Autisten als Spezialisten
30. Juni 2004Noch vor drei Jahren, 2001, konnte der junge Lars Sonne kaum kommunizieren. Und seine Eltern waren am Boden zerstört, als die Ärzte bei ihm Autismus feststellten. Jetzt ist Lars 7 Jahre alt, bekommt eine besonders strukturierte Ausbildung – und macht deutliche Fortschritte beim Lesen.
Sein Vater Torquil hatte Angst um Lars' Zukunft – und die brachte ihn dazu, eine Firma zu gründen, die aus den speziellen Stärken der Autisten Kapital schlagen kann. "Sie haben ein sehr gutes Gedächtnis, einen extremen Sinn für Details, sie sind beharrlich, lieben Strukturen und finden Routine beruhigend", sagt Torquil Sonne. "Und wenn etwas nicht so läuft wie erwartet, reagieren sie sofort."
Das gute Gefühl, gebraucht zu werden
Mit dieser Idee im Hinterkopf nahm Torquil Sonne eine Hypothek auf und gründete ein Unternehmen, genannt "The Specialists". Es testet Computer-Software. Was die Firma einzigartig macht: Ihr gesamtes Personal besteht aus Autisten. Sie haben Schwierigkeiten mit Sozialkontakten und finden es deshalb einfacher, mit Computern und dem Internet umzugehen.
Dem 23-jährigen Felix Pischinger hilft die Arbeit, seinen Zustand zu stabilisieren. Wenn er zur Schule gehe, gestresst sei, dann werde er depressiv, unfähig, die einfachsten Aufgaben auszuführen. Aber: "Wenn ich fühle, dass ich ein wertvoller Mensch bin, wenn ich mit meiner Umgebung zufrieden bin, wenn ich mich eben gut fühle - dann kann ich alles tun. Ich habe kein autistisches Handicap."
Der Job fördert Kontakte
Autisten brauchen Strukturen und Routine. Gut geplante Arbeitsabläufe sind der Schlüssel zum Erfolg von "The Specialists". Vielen anderen Firmen fehlt dafür die Zeit.
Felix Pischinger ist froh über seinen Job – wenn er den nicht hätte, würde er nicht täglich aus dem Haus gehen und andere Menschen treffen. Gerade das ist ihm aber wichtig, denn: "Das generelle Problem beim Autismus ist die Unfähigkeit, soziale Kontakte zu knüpfen."
Testen für hohe Qualität
Mit der Geschäftsidee ist "The Specialists" beileibe keine Außenseiter-Firma. Ein großer Durchbruch ist zum Beispiel der Auftrag des Unternehmens "Cryptomatic" aus Aarhus. Es bietet Technik für die digitale Signatur an, wichtig für die Sicherheit im Internet.
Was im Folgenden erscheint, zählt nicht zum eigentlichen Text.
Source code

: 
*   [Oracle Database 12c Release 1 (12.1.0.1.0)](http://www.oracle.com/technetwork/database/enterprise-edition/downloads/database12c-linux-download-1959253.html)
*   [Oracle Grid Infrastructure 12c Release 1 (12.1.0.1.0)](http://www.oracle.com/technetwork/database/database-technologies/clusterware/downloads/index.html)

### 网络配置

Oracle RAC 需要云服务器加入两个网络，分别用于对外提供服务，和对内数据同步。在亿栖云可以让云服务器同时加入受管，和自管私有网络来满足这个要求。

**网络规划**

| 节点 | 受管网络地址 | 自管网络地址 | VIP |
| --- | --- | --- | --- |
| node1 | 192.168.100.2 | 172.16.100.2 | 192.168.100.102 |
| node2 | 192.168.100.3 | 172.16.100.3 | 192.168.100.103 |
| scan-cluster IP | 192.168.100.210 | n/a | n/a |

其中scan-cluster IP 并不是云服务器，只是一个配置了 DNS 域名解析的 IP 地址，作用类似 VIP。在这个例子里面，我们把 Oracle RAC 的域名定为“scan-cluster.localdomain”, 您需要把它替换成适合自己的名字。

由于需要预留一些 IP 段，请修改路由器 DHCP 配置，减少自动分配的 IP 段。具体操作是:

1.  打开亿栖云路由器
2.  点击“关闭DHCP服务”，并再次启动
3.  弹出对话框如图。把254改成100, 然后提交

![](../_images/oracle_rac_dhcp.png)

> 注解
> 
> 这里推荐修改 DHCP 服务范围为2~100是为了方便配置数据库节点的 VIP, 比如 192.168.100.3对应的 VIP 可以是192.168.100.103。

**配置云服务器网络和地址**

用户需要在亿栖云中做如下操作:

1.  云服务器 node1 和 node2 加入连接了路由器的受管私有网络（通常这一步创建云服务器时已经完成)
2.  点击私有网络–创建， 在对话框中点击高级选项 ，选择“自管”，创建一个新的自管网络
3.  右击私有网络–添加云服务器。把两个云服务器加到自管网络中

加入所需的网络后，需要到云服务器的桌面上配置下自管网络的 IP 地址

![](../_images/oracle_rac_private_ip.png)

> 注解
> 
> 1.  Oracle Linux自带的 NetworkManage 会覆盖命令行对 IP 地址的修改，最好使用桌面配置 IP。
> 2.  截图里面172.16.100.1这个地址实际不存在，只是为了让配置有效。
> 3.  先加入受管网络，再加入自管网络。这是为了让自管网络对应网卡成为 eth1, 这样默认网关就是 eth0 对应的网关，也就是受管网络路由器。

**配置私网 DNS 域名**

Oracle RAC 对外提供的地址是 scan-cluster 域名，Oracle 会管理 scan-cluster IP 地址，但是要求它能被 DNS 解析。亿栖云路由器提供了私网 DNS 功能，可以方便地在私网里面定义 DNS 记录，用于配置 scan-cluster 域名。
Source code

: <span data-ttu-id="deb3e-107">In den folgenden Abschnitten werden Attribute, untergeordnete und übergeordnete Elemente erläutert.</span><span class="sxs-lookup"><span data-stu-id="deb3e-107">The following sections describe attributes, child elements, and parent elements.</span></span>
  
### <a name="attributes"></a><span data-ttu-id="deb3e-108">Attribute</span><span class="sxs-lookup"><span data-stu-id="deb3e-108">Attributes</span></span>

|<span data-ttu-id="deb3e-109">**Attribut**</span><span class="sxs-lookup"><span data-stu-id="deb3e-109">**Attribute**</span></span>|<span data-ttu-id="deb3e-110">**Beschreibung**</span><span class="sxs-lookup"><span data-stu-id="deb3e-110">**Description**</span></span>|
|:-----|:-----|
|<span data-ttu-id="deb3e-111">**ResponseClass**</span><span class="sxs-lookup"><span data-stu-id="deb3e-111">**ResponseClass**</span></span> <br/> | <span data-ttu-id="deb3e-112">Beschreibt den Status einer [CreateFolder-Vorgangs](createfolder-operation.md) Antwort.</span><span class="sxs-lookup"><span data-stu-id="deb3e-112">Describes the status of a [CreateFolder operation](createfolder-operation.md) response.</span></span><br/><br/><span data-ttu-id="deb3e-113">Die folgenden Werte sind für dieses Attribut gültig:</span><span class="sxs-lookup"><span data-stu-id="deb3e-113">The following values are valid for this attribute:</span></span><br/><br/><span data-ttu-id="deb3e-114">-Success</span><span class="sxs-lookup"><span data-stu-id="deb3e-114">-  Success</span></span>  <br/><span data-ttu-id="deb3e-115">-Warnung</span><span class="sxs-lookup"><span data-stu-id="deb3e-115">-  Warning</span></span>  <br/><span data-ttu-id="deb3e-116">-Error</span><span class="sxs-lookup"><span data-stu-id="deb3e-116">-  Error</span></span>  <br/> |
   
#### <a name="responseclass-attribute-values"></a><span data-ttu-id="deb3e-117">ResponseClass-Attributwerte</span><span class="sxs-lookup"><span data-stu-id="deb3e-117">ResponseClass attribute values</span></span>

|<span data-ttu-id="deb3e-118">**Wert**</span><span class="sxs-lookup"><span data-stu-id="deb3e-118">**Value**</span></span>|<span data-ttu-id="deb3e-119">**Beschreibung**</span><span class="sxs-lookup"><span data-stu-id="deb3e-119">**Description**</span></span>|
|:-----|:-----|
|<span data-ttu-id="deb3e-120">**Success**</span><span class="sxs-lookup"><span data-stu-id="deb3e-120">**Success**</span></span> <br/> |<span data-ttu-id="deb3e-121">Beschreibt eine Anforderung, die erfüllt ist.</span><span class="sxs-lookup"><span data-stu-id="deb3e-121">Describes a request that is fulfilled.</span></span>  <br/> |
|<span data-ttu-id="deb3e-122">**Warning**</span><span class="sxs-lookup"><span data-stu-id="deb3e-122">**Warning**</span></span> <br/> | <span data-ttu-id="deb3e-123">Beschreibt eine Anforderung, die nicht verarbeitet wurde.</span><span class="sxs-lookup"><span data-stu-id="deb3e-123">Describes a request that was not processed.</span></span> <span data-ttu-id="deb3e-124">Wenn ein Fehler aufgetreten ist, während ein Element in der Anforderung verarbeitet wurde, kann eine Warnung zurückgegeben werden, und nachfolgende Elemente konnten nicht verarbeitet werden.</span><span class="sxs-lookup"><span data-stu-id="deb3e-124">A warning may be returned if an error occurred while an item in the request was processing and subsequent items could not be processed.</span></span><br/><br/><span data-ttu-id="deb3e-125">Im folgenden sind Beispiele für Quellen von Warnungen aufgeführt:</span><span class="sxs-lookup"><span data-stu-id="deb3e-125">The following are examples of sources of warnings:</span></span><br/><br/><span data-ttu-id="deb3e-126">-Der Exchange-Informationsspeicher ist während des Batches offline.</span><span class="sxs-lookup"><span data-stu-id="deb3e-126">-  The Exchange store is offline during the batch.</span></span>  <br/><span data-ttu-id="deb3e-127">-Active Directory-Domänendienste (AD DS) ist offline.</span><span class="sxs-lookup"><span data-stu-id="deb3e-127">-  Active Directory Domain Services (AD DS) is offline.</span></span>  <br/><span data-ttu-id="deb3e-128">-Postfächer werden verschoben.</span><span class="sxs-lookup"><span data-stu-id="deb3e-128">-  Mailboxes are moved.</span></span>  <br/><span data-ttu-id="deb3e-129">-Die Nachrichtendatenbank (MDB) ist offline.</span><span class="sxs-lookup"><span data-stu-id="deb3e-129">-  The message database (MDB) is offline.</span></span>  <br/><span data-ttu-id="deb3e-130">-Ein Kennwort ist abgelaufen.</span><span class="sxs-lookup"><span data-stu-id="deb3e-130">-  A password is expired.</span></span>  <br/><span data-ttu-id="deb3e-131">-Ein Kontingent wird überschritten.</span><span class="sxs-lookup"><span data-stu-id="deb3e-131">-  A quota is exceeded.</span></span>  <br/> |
Und da sei gründliches Testen unverzichtbar, betont der Chief Technical Officer von Cryptomatic, Torben Petersen: "Es ist sehr wichtig, dass die Produkte, die wir ausliefern, eine sehr hohe Qualität haben. Wir binden die Leute hier ein, um zu sehen, wo wir etwas noch besser machen können."
Zukunfts-Versicherung für den eigenen Sohn
Torquil Sonne glaubt an seine Firma. Er will 2005 zwei weitere Filialen eröffnen und hat dabei immer die Zukunft seines Sohnes im Sinn: "Eine Firma wie 'The Specialists' wird auch in elf Jahren noch existieren, wenn Lars 18 wird. Und ich hoffe, dass meine Initiative andere nach sich zieht." Eins hat Torquil Sonne jetzt schon bewiesen: Auch Autisten können ein erfülltes Leben leben.